2006/09/20
「ラヂオの時間」「みんなのいえ」 を作った三谷幸喜監督作品ですから、この2作品が面白かった人にはやっぱり面白いと思います。どちらかと言えば前者の味わいに近いです。たくさんの俳優さんが出ていて誰が主演なのかよく解らないぐらいだという点では市川準監督作品「ざわざわ下北沢」にもちょっと似ています。でも何に似ているといったことはどうでも良いんです。1シーンだけ取り出してもこの映画の良さをお話ししたことにはなりませんが、不味い事件に関わってマスコミに追われている政治家、もう自殺するんじゃないかと思える彼に対して、怪しいコールガールの「ヨーコ」が言います。何のために大晦日があると思ってるの?年が明けたらまた良いことがあるじゃないの。正確な表現は忘れましたが、こんな事を言い、彼は自殺を思い留まります。良い台詞です。一番怪しい登場人物だったヨーコが実はこの物語の女主人公じゃないかと思える瞬間です。

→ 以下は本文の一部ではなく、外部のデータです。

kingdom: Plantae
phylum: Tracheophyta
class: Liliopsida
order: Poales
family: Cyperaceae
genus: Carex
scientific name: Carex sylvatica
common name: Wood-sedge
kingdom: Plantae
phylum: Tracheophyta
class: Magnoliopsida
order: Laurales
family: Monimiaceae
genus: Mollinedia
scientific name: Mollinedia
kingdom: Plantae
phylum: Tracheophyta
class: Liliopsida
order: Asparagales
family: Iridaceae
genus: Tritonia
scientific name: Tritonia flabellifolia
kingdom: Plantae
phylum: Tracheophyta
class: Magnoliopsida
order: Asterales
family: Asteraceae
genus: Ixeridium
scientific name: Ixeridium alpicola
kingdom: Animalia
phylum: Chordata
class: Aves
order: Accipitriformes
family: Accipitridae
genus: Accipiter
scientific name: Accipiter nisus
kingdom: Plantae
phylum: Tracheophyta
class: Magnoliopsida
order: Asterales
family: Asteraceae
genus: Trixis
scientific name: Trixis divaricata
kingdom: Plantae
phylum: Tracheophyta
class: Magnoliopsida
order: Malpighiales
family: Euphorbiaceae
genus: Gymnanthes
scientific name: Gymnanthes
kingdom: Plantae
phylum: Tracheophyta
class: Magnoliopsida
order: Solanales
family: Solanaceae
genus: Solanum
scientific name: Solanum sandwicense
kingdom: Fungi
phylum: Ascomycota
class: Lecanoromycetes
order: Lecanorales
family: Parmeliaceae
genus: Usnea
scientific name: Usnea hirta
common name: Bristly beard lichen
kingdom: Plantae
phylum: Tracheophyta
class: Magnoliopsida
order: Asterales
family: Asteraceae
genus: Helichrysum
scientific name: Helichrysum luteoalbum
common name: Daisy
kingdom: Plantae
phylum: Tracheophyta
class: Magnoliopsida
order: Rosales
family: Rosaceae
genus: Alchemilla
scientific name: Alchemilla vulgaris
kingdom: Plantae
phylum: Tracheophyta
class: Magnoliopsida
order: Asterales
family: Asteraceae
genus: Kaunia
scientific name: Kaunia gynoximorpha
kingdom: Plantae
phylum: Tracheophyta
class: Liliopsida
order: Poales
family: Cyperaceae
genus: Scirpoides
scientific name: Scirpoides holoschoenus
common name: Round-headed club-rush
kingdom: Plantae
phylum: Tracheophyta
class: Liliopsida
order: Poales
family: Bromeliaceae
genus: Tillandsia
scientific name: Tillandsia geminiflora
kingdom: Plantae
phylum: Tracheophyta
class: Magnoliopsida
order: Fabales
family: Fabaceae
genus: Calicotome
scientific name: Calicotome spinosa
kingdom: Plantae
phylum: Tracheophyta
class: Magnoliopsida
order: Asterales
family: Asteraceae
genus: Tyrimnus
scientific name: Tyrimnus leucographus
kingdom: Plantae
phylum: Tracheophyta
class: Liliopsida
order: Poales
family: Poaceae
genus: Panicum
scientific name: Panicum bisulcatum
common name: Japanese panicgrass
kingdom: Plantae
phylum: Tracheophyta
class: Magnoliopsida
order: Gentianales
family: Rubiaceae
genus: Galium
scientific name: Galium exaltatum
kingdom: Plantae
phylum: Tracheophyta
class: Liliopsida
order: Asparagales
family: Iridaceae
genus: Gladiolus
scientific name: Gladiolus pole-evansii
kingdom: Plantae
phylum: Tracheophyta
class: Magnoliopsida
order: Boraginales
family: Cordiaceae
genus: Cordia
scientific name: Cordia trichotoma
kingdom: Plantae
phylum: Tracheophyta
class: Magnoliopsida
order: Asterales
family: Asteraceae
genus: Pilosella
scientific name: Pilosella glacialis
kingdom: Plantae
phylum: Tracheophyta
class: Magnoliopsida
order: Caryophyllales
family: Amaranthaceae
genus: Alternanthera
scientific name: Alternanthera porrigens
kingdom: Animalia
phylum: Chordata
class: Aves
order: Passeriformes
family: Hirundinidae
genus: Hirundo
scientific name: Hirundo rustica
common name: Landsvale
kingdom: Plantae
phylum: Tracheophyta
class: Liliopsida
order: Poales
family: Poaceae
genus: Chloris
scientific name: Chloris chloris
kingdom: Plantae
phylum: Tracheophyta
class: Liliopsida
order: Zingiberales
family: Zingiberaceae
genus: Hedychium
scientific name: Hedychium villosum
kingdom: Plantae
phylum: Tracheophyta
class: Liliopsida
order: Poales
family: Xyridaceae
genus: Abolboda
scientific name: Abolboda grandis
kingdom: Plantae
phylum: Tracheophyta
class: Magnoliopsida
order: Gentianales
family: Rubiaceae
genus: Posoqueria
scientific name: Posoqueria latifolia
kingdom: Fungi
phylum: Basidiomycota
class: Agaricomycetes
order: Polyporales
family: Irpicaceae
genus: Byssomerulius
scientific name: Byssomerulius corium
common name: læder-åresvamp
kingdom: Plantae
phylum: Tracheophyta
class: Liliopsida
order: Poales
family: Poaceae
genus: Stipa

筆耕係を演じるのががオダギリジョーだってことは、最後まで気付きませんでした。副支配人の別れた妻役をやってる原田美枝子、「愛を乞う人」で一時嫌いになってしまいましたが、この人年取っても綺麗ですねえ。沢山の登場人物がそれぞれの思いを抱えて七転八倒し、大真面目におかしな事をやって笑わせ、最後はちゃんとハッピーエンドになる、見終わってから爽やかな映画でありました。DVDで見てもしまった!銀幕で見るべきだったとは思わないで済む良い映画です。